Permaculture – How To Create Sustainable Systems

From my post: I Discover Permaculture

David Bellamy 2005

David Bellamy, 2005, by Begaoz – Own work, CC BY-SA 4.0,
https://commons. php?curid=61342374

In 1972 British botanist and educator David Bellamy created an educational TV series “Bellamy on Botany” that I watched on Canadian public television when I lived in Michigan.

The point I remembered most about it was how Spain had been overgrazed, which eventually deprived it of tree cover and totally changed its climate and local ecosystems.

Bellamy was just using Spain as an example. This same thing has happened, and is happening, throughout the world. This is sometimes called “desertification.” Though it is more than unlikely that all deserts here on Earth were caused by overgrazing, when you let cattle or sheep graze through a forest, or burn down the forest (as has been done in Brazil) to create grazing land, then you have, at minimum, lost a forest with everything that goes with it.

Thus I became interested in attempts to reforest land of all types, and hoped I could some day try my hand at it.



Here in California, there has been a water supply problem for a long time.

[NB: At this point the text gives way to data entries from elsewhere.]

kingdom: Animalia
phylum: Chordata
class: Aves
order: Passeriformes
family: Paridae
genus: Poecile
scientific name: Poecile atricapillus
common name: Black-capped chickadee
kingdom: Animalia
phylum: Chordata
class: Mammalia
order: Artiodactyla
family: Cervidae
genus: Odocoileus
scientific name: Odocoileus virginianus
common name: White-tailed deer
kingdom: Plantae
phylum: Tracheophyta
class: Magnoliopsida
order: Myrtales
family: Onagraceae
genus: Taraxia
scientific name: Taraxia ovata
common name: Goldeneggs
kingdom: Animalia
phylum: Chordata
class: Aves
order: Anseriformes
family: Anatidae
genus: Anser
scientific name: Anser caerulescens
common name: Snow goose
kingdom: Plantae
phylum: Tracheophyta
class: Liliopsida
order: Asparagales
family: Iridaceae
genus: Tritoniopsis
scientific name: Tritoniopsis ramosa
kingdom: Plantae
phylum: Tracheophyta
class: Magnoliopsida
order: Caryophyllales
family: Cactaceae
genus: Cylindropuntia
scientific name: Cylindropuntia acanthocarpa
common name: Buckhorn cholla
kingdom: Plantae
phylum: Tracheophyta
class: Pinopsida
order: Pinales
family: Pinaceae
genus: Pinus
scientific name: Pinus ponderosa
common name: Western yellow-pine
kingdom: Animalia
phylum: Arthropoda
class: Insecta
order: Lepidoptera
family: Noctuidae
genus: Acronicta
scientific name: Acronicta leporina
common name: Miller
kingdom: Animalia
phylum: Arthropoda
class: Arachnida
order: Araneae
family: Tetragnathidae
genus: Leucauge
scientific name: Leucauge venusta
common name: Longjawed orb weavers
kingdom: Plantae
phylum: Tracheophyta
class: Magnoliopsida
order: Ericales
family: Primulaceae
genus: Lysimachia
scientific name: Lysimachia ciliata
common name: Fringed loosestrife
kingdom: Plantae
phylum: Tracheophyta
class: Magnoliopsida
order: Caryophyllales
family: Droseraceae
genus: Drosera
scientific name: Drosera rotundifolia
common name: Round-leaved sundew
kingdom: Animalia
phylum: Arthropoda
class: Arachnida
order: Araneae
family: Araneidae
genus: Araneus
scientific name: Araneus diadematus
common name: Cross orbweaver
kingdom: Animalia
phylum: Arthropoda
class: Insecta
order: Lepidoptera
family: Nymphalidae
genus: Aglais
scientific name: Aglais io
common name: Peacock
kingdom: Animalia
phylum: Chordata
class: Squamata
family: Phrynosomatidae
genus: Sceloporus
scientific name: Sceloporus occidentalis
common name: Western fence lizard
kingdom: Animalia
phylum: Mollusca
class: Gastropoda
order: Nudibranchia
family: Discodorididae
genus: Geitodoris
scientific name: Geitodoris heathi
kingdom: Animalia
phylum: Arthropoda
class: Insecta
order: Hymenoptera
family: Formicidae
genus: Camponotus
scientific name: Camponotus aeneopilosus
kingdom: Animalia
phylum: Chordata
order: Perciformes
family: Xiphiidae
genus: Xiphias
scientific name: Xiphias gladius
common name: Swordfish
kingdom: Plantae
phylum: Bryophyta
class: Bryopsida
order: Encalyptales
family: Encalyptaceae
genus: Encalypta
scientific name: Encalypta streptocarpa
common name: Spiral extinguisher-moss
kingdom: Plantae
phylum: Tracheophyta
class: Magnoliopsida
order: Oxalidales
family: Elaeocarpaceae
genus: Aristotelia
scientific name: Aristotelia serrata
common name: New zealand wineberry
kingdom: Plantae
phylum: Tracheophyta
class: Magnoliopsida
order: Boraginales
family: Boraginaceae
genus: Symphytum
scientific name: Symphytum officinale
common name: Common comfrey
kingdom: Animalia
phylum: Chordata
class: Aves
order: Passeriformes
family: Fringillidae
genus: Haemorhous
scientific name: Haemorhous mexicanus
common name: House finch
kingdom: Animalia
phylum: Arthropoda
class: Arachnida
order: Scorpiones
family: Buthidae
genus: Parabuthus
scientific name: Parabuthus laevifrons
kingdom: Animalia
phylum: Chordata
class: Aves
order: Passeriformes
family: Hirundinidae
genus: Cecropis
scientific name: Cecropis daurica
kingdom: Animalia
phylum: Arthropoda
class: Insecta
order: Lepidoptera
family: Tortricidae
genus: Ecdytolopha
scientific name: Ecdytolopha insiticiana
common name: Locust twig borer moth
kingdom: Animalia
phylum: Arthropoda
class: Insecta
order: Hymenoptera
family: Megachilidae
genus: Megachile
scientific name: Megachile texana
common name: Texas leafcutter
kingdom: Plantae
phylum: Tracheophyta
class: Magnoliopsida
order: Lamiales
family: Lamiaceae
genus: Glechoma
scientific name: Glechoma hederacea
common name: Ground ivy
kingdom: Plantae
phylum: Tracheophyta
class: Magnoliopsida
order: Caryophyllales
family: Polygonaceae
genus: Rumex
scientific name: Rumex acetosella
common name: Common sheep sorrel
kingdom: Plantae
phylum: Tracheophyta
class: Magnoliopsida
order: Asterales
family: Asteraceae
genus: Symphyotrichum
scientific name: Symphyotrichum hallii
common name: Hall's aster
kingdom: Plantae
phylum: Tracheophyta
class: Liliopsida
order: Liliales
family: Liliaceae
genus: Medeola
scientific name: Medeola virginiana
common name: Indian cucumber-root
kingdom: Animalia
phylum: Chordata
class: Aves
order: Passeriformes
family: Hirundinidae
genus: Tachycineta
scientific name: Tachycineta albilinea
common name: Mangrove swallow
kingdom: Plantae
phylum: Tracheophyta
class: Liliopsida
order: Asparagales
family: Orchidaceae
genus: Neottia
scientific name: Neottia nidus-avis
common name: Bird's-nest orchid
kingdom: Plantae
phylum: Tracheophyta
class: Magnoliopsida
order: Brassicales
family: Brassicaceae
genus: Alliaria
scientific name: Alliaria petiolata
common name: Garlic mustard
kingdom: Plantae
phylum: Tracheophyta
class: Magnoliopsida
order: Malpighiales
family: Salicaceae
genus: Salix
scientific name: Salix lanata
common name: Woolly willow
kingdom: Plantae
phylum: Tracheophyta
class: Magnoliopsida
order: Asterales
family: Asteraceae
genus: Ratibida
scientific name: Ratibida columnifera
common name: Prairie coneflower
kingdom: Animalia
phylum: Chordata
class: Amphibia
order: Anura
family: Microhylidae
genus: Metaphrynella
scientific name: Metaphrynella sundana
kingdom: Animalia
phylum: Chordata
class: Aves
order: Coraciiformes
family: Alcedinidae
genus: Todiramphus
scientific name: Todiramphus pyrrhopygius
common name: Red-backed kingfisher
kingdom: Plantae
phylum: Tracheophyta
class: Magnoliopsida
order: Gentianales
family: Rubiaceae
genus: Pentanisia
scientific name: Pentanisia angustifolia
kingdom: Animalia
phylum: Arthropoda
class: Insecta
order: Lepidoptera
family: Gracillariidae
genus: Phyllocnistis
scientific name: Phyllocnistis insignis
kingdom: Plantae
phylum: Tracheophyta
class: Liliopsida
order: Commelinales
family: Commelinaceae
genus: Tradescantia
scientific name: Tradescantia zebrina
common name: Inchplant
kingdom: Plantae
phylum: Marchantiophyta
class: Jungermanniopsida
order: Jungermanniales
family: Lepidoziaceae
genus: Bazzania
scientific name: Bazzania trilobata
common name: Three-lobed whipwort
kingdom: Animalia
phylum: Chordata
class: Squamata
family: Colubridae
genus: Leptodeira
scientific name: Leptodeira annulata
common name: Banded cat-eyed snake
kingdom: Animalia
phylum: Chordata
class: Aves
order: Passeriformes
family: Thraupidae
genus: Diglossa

In the north, damming of local rivers has provided the more regulated flow needed by modern agriculture, while southern California had to reach out of state many years ago to supply its water needs. All across the state, ground water is also used. Though there are many reasons that water supplies can vary from year to year, amount of precipitation is the most obvious. And in Sacramento in the summer, that can get very obvious, as it might not rain at all for several months. So every year there is a mini-drought during the summer, and in recent years there has been an overall drought of some magnitude. As a result, California residents are asked to conserve water, and have been whenever I have lived here. One way to do this is to plant a drought-resistant garden. We also had a water problem in Pullman, so I have been interested in how one goes about replacing an ordinary lawn with low-water plants. I have now had a chance to look into this more, and that led me to the subject of Permaculture.


Permaculture is a coined word invented by Bill Mollison, an Australian from Tasmania, who in his mid-life studied “bio-geography” at the University of Tasmania. He was nearly 40 and being a university student at about the same time I was being a high school student. The ecology movement was gaining steam at that time. Ecology had been an academic subject since the early 1900s, but turned into a political movement in the mid-1900s as it became more clear that some of our human enterprises were making very poor environmental decisions.

During the 1970s Mollison worked with a graduate student to develop an engineering approach to environmental design which involved water systems, agriculture, architecture and social development which they called “Permaculture.” Systems so designed were meant to be permanent; now known as sustainable. This goal was based (roughly) on the premise that if natural systems can survive for thousands of years, then human systems should be able to, too. He believed in taking his lessons from those natural systems and implementing them in his designs. He fostered a world-wide movement by offering a “Permaculture Design Course” which would result in someone certified to practice or teach Permaculture. By this time nearly half a million people have been so certified.

One such certificate holder is Geoff Lawton.

Geoff Lawton

Geoff Lawton, by Bonnie Freibergs – Own work, CC BY-SA 4.0,

Geoff is almost exactly my age. He’s a Brit who moved to Australia and took up Permaculture as his mode of life and his creed. Geoff has crafted many videos – many relatively short – often produced by quite excellent videographers, which communicate his knowledge and excitement regarding this subject.

Oddly, for one of his videos he visited Davis, not too far from Sacramento, where I am currently living, where a development (Village Homes) using Permaculture practices has existed for about 30 years (construction started in 1975). Though this is an upscale subdivision in a university town, the basic fact remains that it grows an incredible amount of food that is available to residents almost year-round, and is a very shady, livable space. Other neighborhoods or communities could follow the design practices used to create Village Homes. I am very interested in these practices because they are much more sustainable than conventional suburban design, and they create food and shade, as forests do.

Lawton has traveled all over the world teaching his Permaculture know-how and doing consulting work. He has worked in the Middle East and in India, two of the most ancient human areas on the globe, and both desperately in need of more sustainable practices. Unfortunately, current culture and big business agendas favor a restricted-access approach to this technology. Current culture does not expect life on earth to be permanent, and certain big businesses don’t plan for – or even particularly want – a sustainable Earth. Those groups seem to favor the “rape and pillage” approach to planetary life, and apparently are preparing – even as this is being written – to find some new planet to take advantage of once this one has been worn out.

Personally, I would very much prefer to leave behind at least a piece of ground – if not an entire planet – that keeps on giving long after I have left.